THE TASK → Count the lines in the material below that contain the string "chart", matching case exactly. Give only the number.

EXTRACTED INFORMATION →
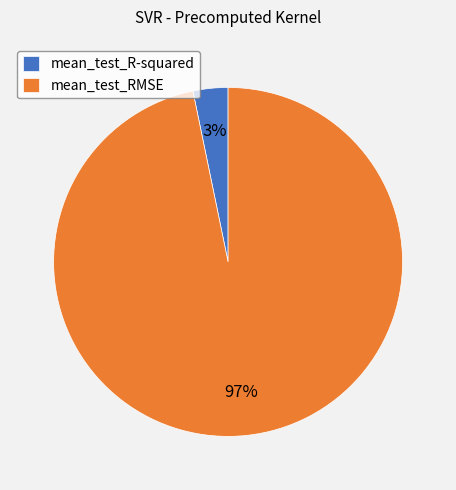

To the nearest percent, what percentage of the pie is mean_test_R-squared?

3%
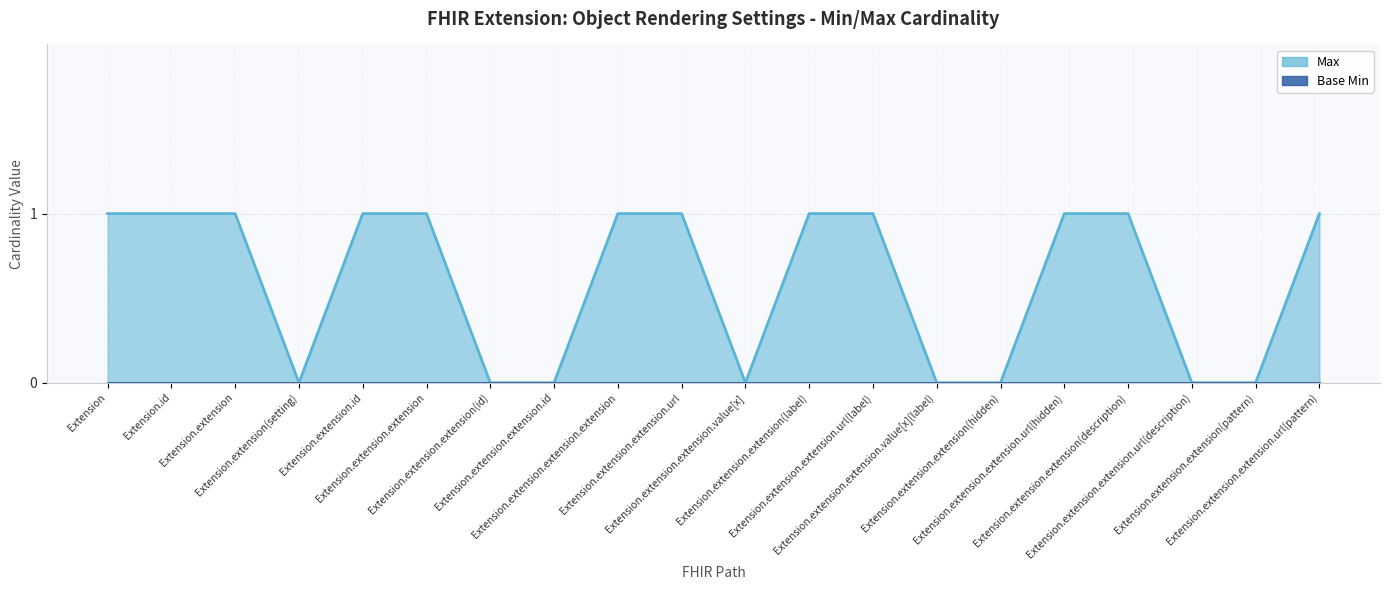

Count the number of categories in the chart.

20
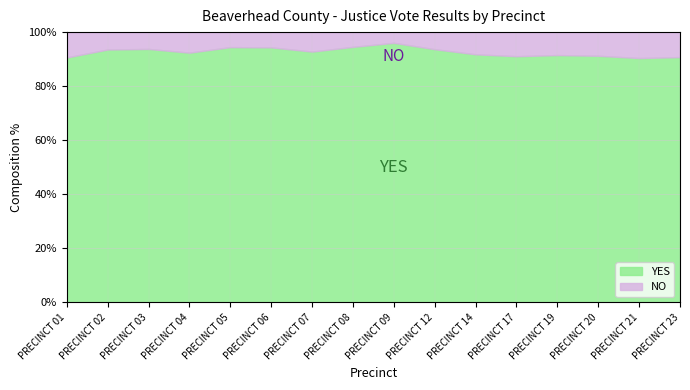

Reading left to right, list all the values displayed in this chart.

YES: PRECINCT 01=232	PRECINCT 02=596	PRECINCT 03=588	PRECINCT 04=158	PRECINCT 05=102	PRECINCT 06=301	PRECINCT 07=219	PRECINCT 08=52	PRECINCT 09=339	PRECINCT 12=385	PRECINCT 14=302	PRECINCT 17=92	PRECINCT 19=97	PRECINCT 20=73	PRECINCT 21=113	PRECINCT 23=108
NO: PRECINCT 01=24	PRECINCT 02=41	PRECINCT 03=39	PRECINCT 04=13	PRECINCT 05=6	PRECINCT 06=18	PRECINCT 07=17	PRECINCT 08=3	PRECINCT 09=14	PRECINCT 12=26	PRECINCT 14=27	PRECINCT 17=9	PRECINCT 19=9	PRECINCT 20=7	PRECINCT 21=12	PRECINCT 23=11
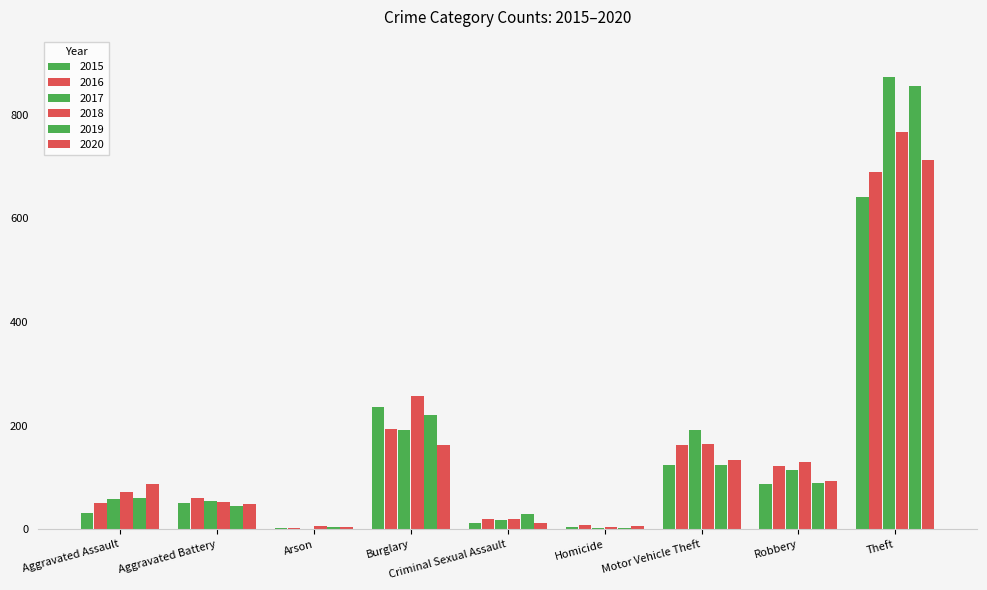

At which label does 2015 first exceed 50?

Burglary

ANSWER BOX → 2